▶ GOAL OF THE EXERCISE
Reproduce the passage below about late winter at Rock Meadow word for word, starting at "March is ready" and ending at "snow's mortal enemy.".
-- begin SOURCE PASSAGE --
Wednesday, February 23, 2011

A Nullity of Blackbirds


March is ready to come onstage: the lion is pacing in the wings.
He's as restless as a willow in a windstorm. He's as jumpy as a puppet on a string...

Exhibition baseball games start on Saturday.

Red-winged blackbirds may have already arrived! I must go and listen for their ringing telephone calls out in the marshes fringing Rock Meadow in Belmont. It's appropriate now to be thinking of spring. The snow no longer inspires dread. The forecasts have changed to rain, snow's mortal enemy.

So I am back at Rock Meadow, my old stomping ground. I put on my boots. The meadow is still deep in snow, despite the intermittent thaws, but it is uneasy, late winter snow. It's hard on one path, soft on another, spiculed with ice crystals or yielding to islands of matted grass. It carries the impressions of ski tracks, boot holes, boot treads, and pawprints or hoofprints. It's a codex? incunabulum? pentimento? Pictorial history, anyway, of the whole season. Just walking on it or in it means something: how enmeshed I still am, or above the fray; how yielding it is, or obdurate.
-- end SOURCE PASSAGE --
-- begin RAW RECORDS --
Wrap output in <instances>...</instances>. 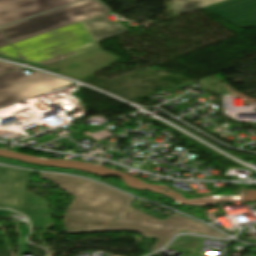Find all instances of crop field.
<instances>
[{"instance_id": "crop-field-2", "label": "crop field", "mask_w": 256, "mask_h": 256, "mask_svg": "<svg viewBox=\"0 0 256 256\" xmlns=\"http://www.w3.org/2000/svg\"><path fill=\"white\" fill-rule=\"evenodd\" d=\"M0 57L79 80L120 59L101 50L82 21L0 48Z\"/></svg>"}, {"instance_id": "crop-field-9", "label": "crop field", "mask_w": 256, "mask_h": 256, "mask_svg": "<svg viewBox=\"0 0 256 256\" xmlns=\"http://www.w3.org/2000/svg\"><path fill=\"white\" fill-rule=\"evenodd\" d=\"M219 1L222 0H173L171 1V8L177 15H180Z\"/></svg>"}, {"instance_id": "crop-field-12", "label": "crop field", "mask_w": 256, "mask_h": 256, "mask_svg": "<svg viewBox=\"0 0 256 256\" xmlns=\"http://www.w3.org/2000/svg\"><path fill=\"white\" fill-rule=\"evenodd\" d=\"M9 45L8 41L5 39V37L0 32V47Z\"/></svg>"}, {"instance_id": "crop-field-5", "label": "crop field", "mask_w": 256, "mask_h": 256, "mask_svg": "<svg viewBox=\"0 0 256 256\" xmlns=\"http://www.w3.org/2000/svg\"><path fill=\"white\" fill-rule=\"evenodd\" d=\"M71 82L34 71L26 76L21 69L0 75V107L24 100Z\"/></svg>"}, {"instance_id": "crop-field-3", "label": "crop field", "mask_w": 256, "mask_h": 256, "mask_svg": "<svg viewBox=\"0 0 256 256\" xmlns=\"http://www.w3.org/2000/svg\"><path fill=\"white\" fill-rule=\"evenodd\" d=\"M109 12L96 0H85L3 28L1 32L10 42L17 41Z\"/></svg>"}, {"instance_id": "crop-field-13", "label": "crop field", "mask_w": 256, "mask_h": 256, "mask_svg": "<svg viewBox=\"0 0 256 256\" xmlns=\"http://www.w3.org/2000/svg\"><path fill=\"white\" fill-rule=\"evenodd\" d=\"M69 138H71L72 140L76 141L78 139H82L83 137H81L80 135H72Z\"/></svg>"}, {"instance_id": "crop-field-11", "label": "crop field", "mask_w": 256, "mask_h": 256, "mask_svg": "<svg viewBox=\"0 0 256 256\" xmlns=\"http://www.w3.org/2000/svg\"><path fill=\"white\" fill-rule=\"evenodd\" d=\"M57 142H59L60 144H64V145H66L69 148H71V147L76 145V144L72 143V141L68 140L67 138H63V139L57 140Z\"/></svg>"}, {"instance_id": "crop-field-10", "label": "crop field", "mask_w": 256, "mask_h": 256, "mask_svg": "<svg viewBox=\"0 0 256 256\" xmlns=\"http://www.w3.org/2000/svg\"><path fill=\"white\" fill-rule=\"evenodd\" d=\"M17 68L19 67L0 62V74Z\"/></svg>"}, {"instance_id": "crop-field-4", "label": "crop field", "mask_w": 256, "mask_h": 256, "mask_svg": "<svg viewBox=\"0 0 256 256\" xmlns=\"http://www.w3.org/2000/svg\"><path fill=\"white\" fill-rule=\"evenodd\" d=\"M27 177V171L0 167V207L28 216L32 227L36 224L37 227L51 228L53 223L43 198L38 207L39 197L28 192L26 210L23 211ZM33 198H35L34 206H32Z\"/></svg>"}, {"instance_id": "crop-field-7", "label": "crop field", "mask_w": 256, "mask_h": 256, "mask_svg": "<svg viewBox=\"0 0 256 256\" xmlns=\"http://www.w3.org/2000/svg\"><path fill=\"white\" fill-rule=\"evenodd\" d=\"M203 9L239 27L256 26V0H225Z\"/></svg>"}, {"instance_id": "crop-field-1", "label": "crop field", "mask_w": 256, "mask_h": 256, "mask_svg": "<svg viewBox=\"0 0 256 256\" xmlns=\"http://www.w3.org/2000/svg\"><path fill=\"white\" fill-rule=\"evenodd\" d=\"M40 176L75 196L60 220L67 234L131 230L141 233L144 238L159 239L152 250L161 247L182 230L225 237L208 226L178 214H171L167 220H158L130 207L133 201L131 197L92 181L61 174L40 173Z\"/></svg>"}, {"instance_id": "crop-field-6", "label": "crop field", "mask_w": 256, "mask_h": 256, "mask_svg": "<svg viewBox=\"0 0 256 256\" xmlns=\"http://www.w3.org/2000/svg\"><path fill=\"white\" fill-rule=\"evenodd\" d=\"M78 0H0V26Z\"/></svg>"}, {"instance_id": "crop-field-8", "label": "crop field", "mask_w": 256, "mask_h": 256, "mask_svg": "<svg viewBox=\"0 0 256 256\" xmlns=\"http://www.w3.org/2000/svg\"><path fill=\"white\" fill-rule=\"evenodd\" d=\"M83 22L93 34L96 41H101L128 31L120 24L111 21L103 15L84 20Z\"/></svg>"}, {"instance_id": "crop-field-14", "label": "crop field", "mask_w": 256, "mask_h": 256, "mask_svg": "<svg viewBox=\"0 0 256 256\" xmlns=\"http://www.w3.org/2000/svg\"><path fill=\"white\" fill-rule=\"evenodd\" d=\"M3 146V144H0V147H2Z\"/></svg>"}]
</instances>
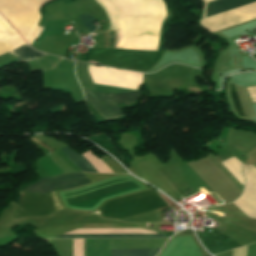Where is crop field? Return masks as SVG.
<instances>
[{"label":"crop field","instance_id":"8a807250","mask_svg":"<svg viewBox=\"0 0 256 256\" xmlns=\"http://www.w3.org/2000/svg\"><path fill=\"white\" fill-rule=\"evenodd\" d=\"M110 28L117 30L116 48L155 50L165 12L160 0H96Z\"/></svg>","mask_w":256,"mask_h":256},{"label":"crop field","instance_id":"ac0d7876","mask_svg":"<svg viewBox=\"0 0 256 256\" xmlns=\"http://www.w3.org/2000/svg\"><path fill=\"white\" fill-rule=\"evenodd\" d=\"M164 206H167L165 201L151 189L112 200L103 204L95 213L106 218L120 219Z\"/></svg>","mask_w":256,"mask_h":256},{"label":"crop field","instance_id":"34b2d1b8","mask_svg":"<svg viewBox=\"0 0 256 256\" xmlns=\"http://www.w3.org/2000/svg\"><path fill=\"white\" fill-rule=\"evenodd\" d=\"M19 205L11 215L12 218L22 216H43L61 210L54 192L47 194L19 192Z\"/></svg>","mask_w":256,"mask_h":256},{"label":"crop field","instance_id":"412701ff","mask_svg":"<svg viewBox=\"0 0 256 256\" xmlns=\"http://www.w3.org/2000/svg\"><path fill=\"white\" fill-rule=\"evenodd\" d=\"M93 83L138 89L143 74L88 65Z\"/></svg>","mask_w":256,"mask_h":256},{"label":"crop field","instance_id":"f4fd0767","mask_svg":"<svg viewBox=\"0 0 256 256\" xmlns=\"http://www.w3.org/2000/svg\"><path fill=\"white\" fill-rule=\"evenodd\" d=\"M90 183L83 173L65 174L53 178H42L25 188L24 191L44 193L55 188L70 189L79 185Z\"/></svg>","mask_w":256,"mask_h":256},{"label":"crop field","instance_id":"dd49c442","mask_svg":"<svg viewBox=\"0 0 256 256\" xmlns=\"http://www.w3.org/2000/svg\"><path fill=\"white\" fill-rule=\"evenodd\" d=\"M243 173L246 179L244 193L234 204L248 217L256 218V168L244 165Z\"/></svg>","mask_w":256,"mask_h":256},{"label":"crop field","instance_id":"e52e79f7","mask_svg":"<svg viewBox=\"0 0 256 256\" xmlns=\"http://www.w3.org/2000/svg\"><path fill=\"white\" fill-rule=\"evenodd\" d=\"M85 94V99L87 104L93 109V111L102 119H113L125 116L123 112L104 94L100 92H95V95L101 100V102L112 112H111L100 102V100L93 94L92 91L83 90Z\"/></svg>","mask_w":256,"mask_h":256},{"label":"crop field","instance_id":"d8731c3e","mask_svg":"<svg viewBox=\"0 0 256 256\" xmlns=\"http://www.w3.org/2000/svg\"><path fill=\"white\" fill-rule=\"evenodd\" d=\"M255 1L256 0H214L207 3L206 17Z\"/></svg>","mask_w":256,"mask_h":256},{"label":"crop field","instance_id":"5a996713","mask_svg":"<svg viewBox=\"0 0 256 256\" xmlns=\"http://www.w3.org/2000/svg\"><path fill=\"white\" fill-rule=\"evenodd\" d=\"M61 151L83 172L98 173L95 168L80 154L74 151L69 145Z\"/></svg>","mask_w":256,"mask_h":256},{"label":"crop field","instance_id":"3316defc","mask_svg":"<svg viewBox=\"0 0 256 256\" xmlns=\"http://www.w3.org/2000/svg\"><path fill=\"white\" fill-rule=\"evenodd\" d=\"M126 237H166L164 234H113V235H61L56 238H126Z\"/></svg>","mask_w":256,"mask_h":256},{"label":"crop field","instance_id":"28ad6ade","mask_svg":"<svg viewBox=\"0 0 256 256\" xmlns=\"http://www.w3.org/2000/svg\"><path fill=\"white\" fill-rule=\"evenodd\" d=\"M17 60L31 61L37 56V52L33 51L26 43L22 42L14 49L8 51Z\"/></svg>","mask_w":256,"mask_h":256},{"label":"crop field","instance_id":"d1516ede","mask_svg":"<svg viewBox=\"0 0 256 256\" xmlns=\"http://www.w3.org/2000/svg\"><path fill=\"white\" fill-rule=\"evenodd\" d=\"M160 249L110 250V256H155Z\"/></svg>","mask_w":256,"mask_h":256},{"label":"crop field","instance_id":"22f410ed","mask_svg":"<svg viewBox=\"0 0 256 256\" xmlns=\"http://www.w3.org/2000/svg\"><path fill=\"white\" fill-rule=\"evenodd\" d=\"M108 97L114 101L117 105L126 103L129 101L140 99V91L110 94Z\"/></svg>","mask_w":256,"mask_h":256},{"label":"crop field","instance_id":"cbeb9de0","mask_svg":"<svg viewBox=\"0 0 256 256\" xmlns=\"http://www.w3.org/2000/svg\"><path fill=\"white\" fill-rule=\"evenodd\" d=\"M80 19L83 25L85 26L88 34H90L93 30L97 29L95 25L92 23L95 22V20L88 13L80 16Z\"/></svg>","mask_w":256,"mask_h":256},{"label":"crop field","instance_id":"5142ce71","mask_svg":"<svg viewBox=\"0 0 256 256\" xmlns=\"http://www.w3.org/2000/svg\"><path fill=\"white\" fill-rule=\"evenodd\" d=\"M230 93H231L232 102L234 104V107H235L236 111L240 115H245L243 110H242L239 98H238V96H237V94H236V92L234 90V85H232V84H230Z\"/></svg>","mask_w":256,"mask_h":256}]
</instances>
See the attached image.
-- end RAW RECORDS --
▶ CORRECT OUTPUT
March is ready to come onstage: the lion is pacing in the wings.
He's as restless as a willow in a windstorm. He's as jumpy as a puppet on a string...

Exhibition baseball games start on Saturday.

Red-winged blackbirds may have already arrived! I must go and listen for their ringing telephone calls out in the marshes fringing Rock Meadow in Belmont. It's appropriate now to be thinking of spring. The snow no longer inspires dread. The forecasts have changed to rain, snow's mortal enemy.